Technische schuld is inzichtelijk en wordt planmatig aangepakt. De kwaliteitsmanager is verantwoordelijk voor het inzichtelijk maken van de technische schuld. De software delivery manager is verantwoordelijk voor het planmatig aanpakken van de technische schuld en zorgt dat het Scrumteam regelmatig en voldoende tijd heeft om technische schuld te voorkomen en op te lossen. Het Scrumteam is verantwoordelijk voor het zoveel mogelijk voorkomen van technische schuld en voor het identificeren van technische schuld die toch optreedt.
Projecten laten periodiek de beveiliging van de ontwikkelde software beoordelen. Een beveiligingsexpert onderzoekt de code zowel geautomatiseerd als handmatig op veelvoorkomende kwetsbaarheden en op het voldoen aan voorgeschreven beveiligingsnormen. Overheidsspecifieke beveiligingsnormen of -raamwerken, zoals de BIO (Baseline Informatiebeveiliging Overheid), bieden een basis voor de beoordeling. Bevindingen uit de beveiligingstest worden vastgelegd als onderdeel van de werkvoorraad voor het ontwikkelproces.
Processen
Projecten hebben een voorbereidingsfase, "voorfase" genoemd, voorafgaand aan de realisatiefase. Voor het uitvoeren van de voorfase zijn vertegenwoordigers van de opdrachtgevende organisatie, de beoogde beheerorganisatie en andere partijen betrokken die meewerken aan het realiseren van een deel van de op te leveren producten. Het doel van de voorfase is beeld krijgen van de te realiseren oplossing, van de risico's die zich tijdens realisatie kunnen voordoen en van de kaders waarbinnen de oplossing moet passen; tijdens de realisatiefase vinden bouw en onderhoud van de software en actualiseren en afronden van documentatie plaats.
Bij de inzet van medewerkers gaat kwaliteit boven andere aspecten, zoals beschikbaarheid, prijs en doorlooptijd.
De software delivery manager zorgt ervoor dat bij nieuwe projecten wordt gestart met ten minste twee projectleden die bekend zijn met de Kwaliteitsaanpak.
Projecten werken iteratief en incrementeel; dit betekent dat een project in korte iteraties werkt, waarbij elke iteratie een werkende versie van de software oplevert die extra waarde vertegenwoordigt voor de opdrachtgevende organisatie. Behalve de software werkt het project ook iedere iteratie alle andere producten bij. Elke iteratie worden verwachtingen en werkelijke resultaten vergeleken en wordt de werkwijze aangescherpt op basis van inzichten en bevindingen.

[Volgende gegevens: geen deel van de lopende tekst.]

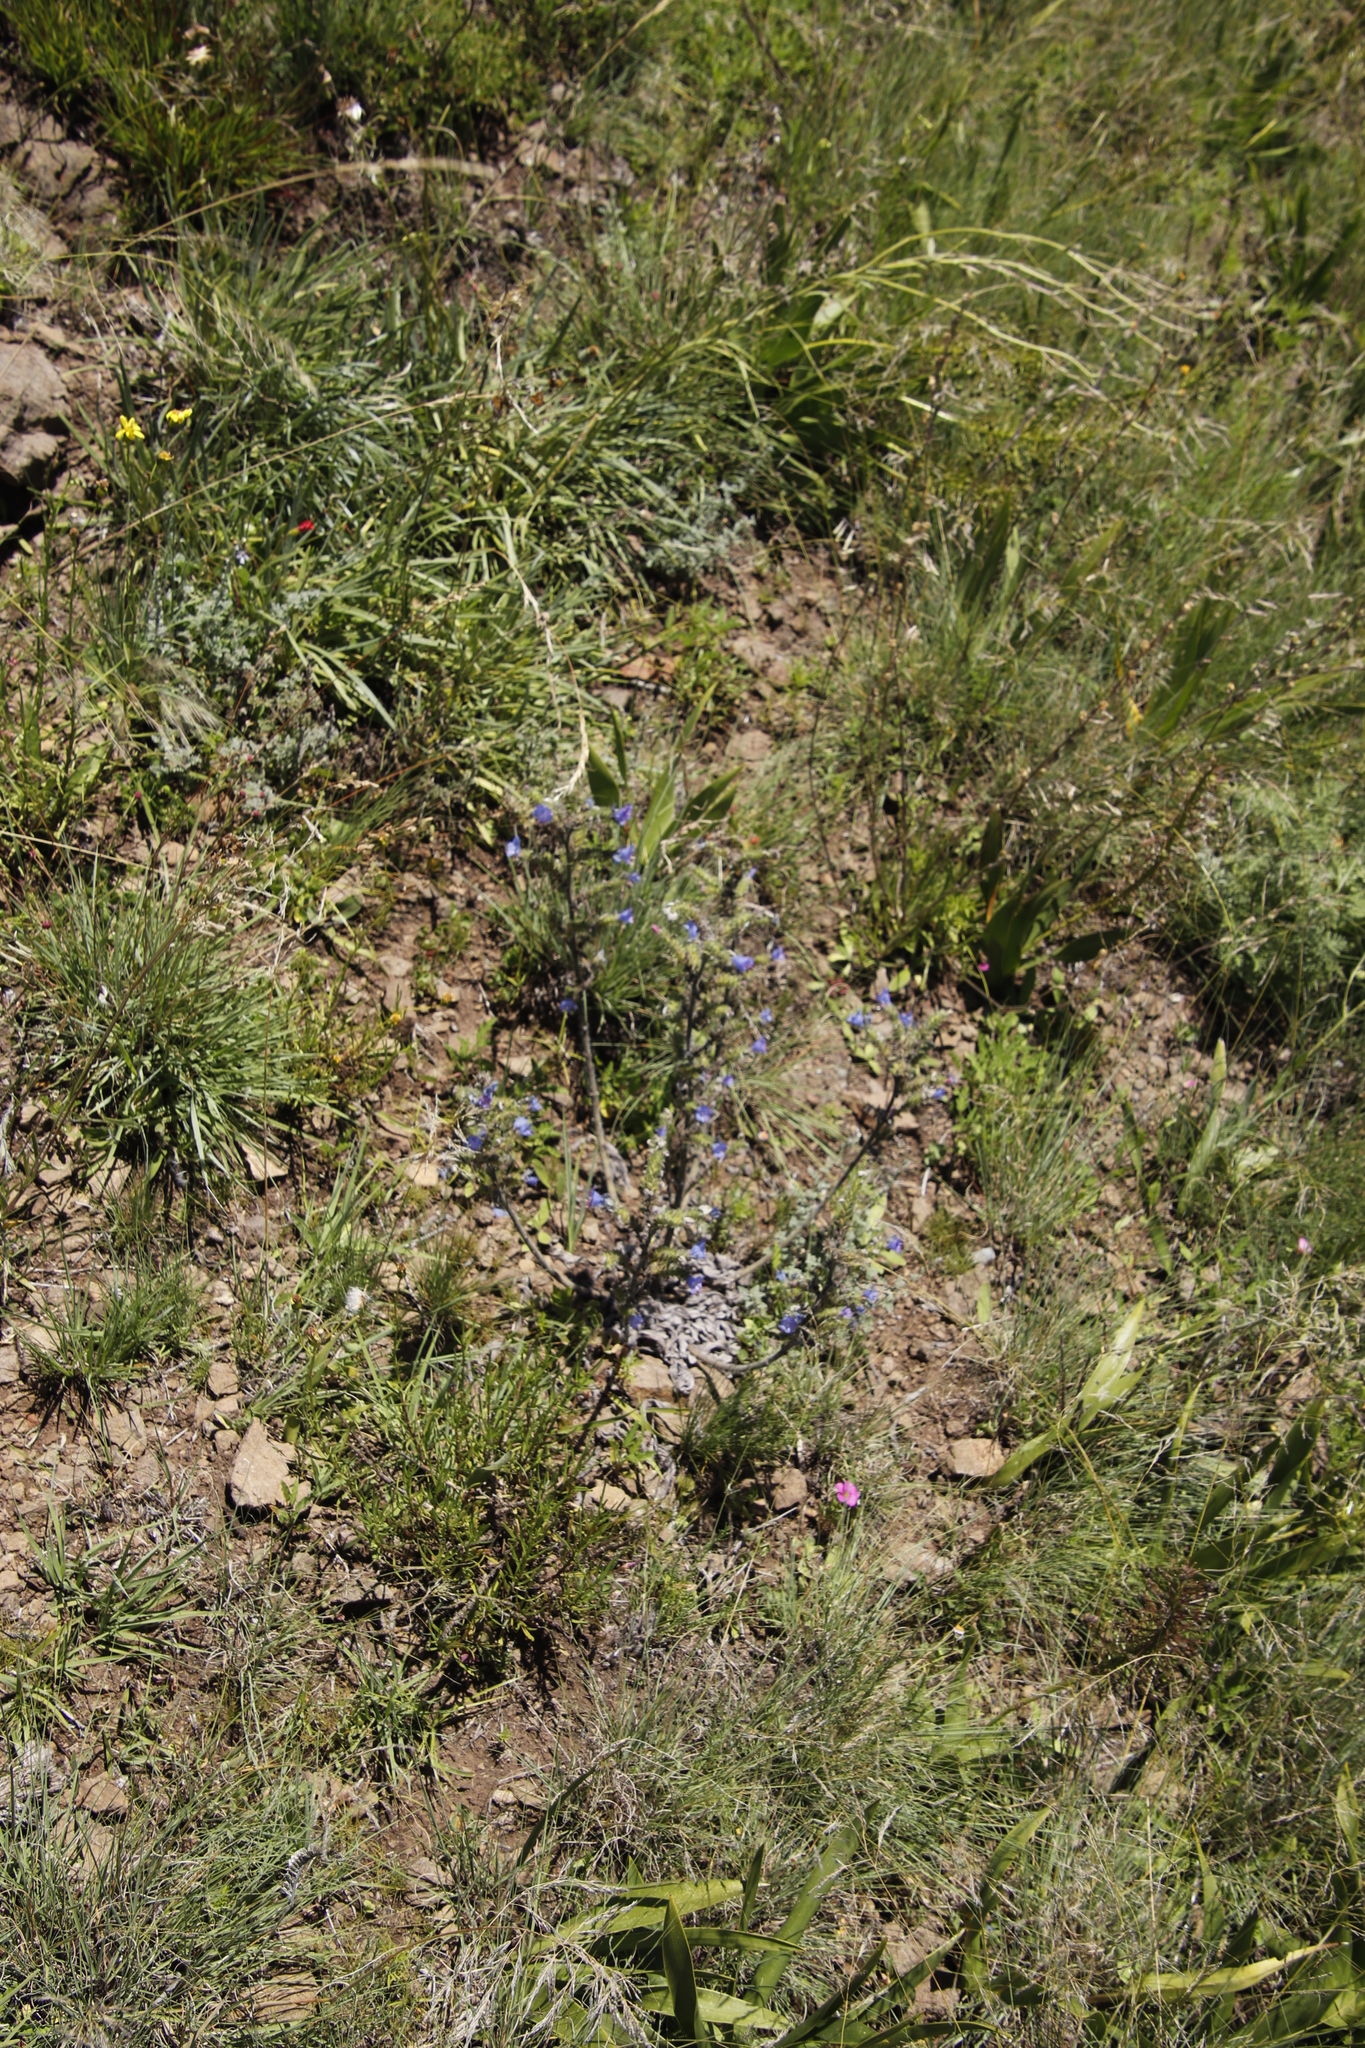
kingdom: Plantae
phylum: Tracheophyta
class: Magnoliopsida
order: Boraginales
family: Boraginaceae
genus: Echium
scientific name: Echium vulgare
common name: Common viper's bugloss
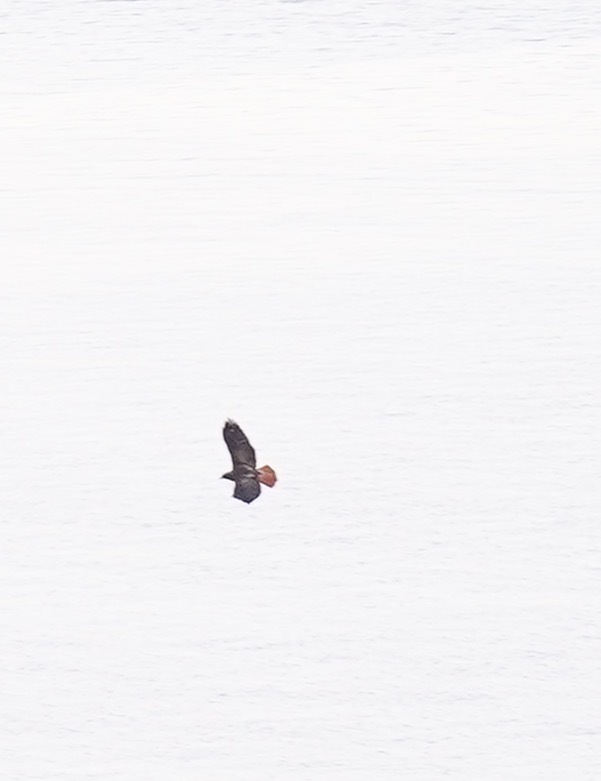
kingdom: Animalia
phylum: Chordata
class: Aves
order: Accipitriformes
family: Accipitridae
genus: Buteo
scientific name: Buteo jamaicensis
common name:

Tijdens de voorfase verwerkt het project de door de opdrachtgevende organisatie opgestelde projectstartarchitectuur (PSA) in een eerste versie van het softwarearchitectuurdocument (SAD). Tijdens de realisatiefase werkt het project het SAD bij op basis van nieuwe inzichten.
De projectleider organiseert een periodiek projectoverleg. Dit overleg vindt wekelijks plaats en duurt niet langer dan een uur. Vereiste aanwezigen zijn de projectleider, de software delivery manager, de Scrummaster, een vertegenwoordiger uit elk van de Scrumteams en de kwaliteitsmanager van het project; andere aanwezigen kunnen zijn: de projectarchitect en de product owner. De agenda voor dit overleg bestaat ten minste uit de volgende onderwerpen: mededelingen, actie- en besluitenlijst, personele zaken, planning en voortgang, kwaliteit en architectuur, risico's en aandachtspunten.
De projectleider organiseert periodiek een self-assessment tegen de actuele versie van de Kwaliteitsaanpak en zet verbeteracties uit, waar nodig.
Het project identificeert, mitigeert en bewaakt projectspecifieke risico's voorafgaand aan en tijdens de projectuitvoering. Het project houdt een risicolog bij met geïdentificeerde risico's. De uitkomsten van de "Doordacht-van-Start-sessie", die al voorafgaand aan de start van het project wordt uitgevoerd, vormen het startpunt van deze risicolog. Risico's die tijdens de voorfase worden geïdentificeerd, bijvoorbeeld bij de productrisicoanalyse, worden toegevoegd aan de risicolog. Ook bij de start van de realisatiefase worden risicosessies gehouden met (vertegenwoordigers van) de belanghebbenden om verdere risico's te identificeren. Het project identificeert en implementeert mitigerende maatregelen danwel accepteert expliciet de geïdentificeerde risico's. Het project bewaakt de risicolog en uitvoering van de mitigerende maatregelen tijdens het IPO.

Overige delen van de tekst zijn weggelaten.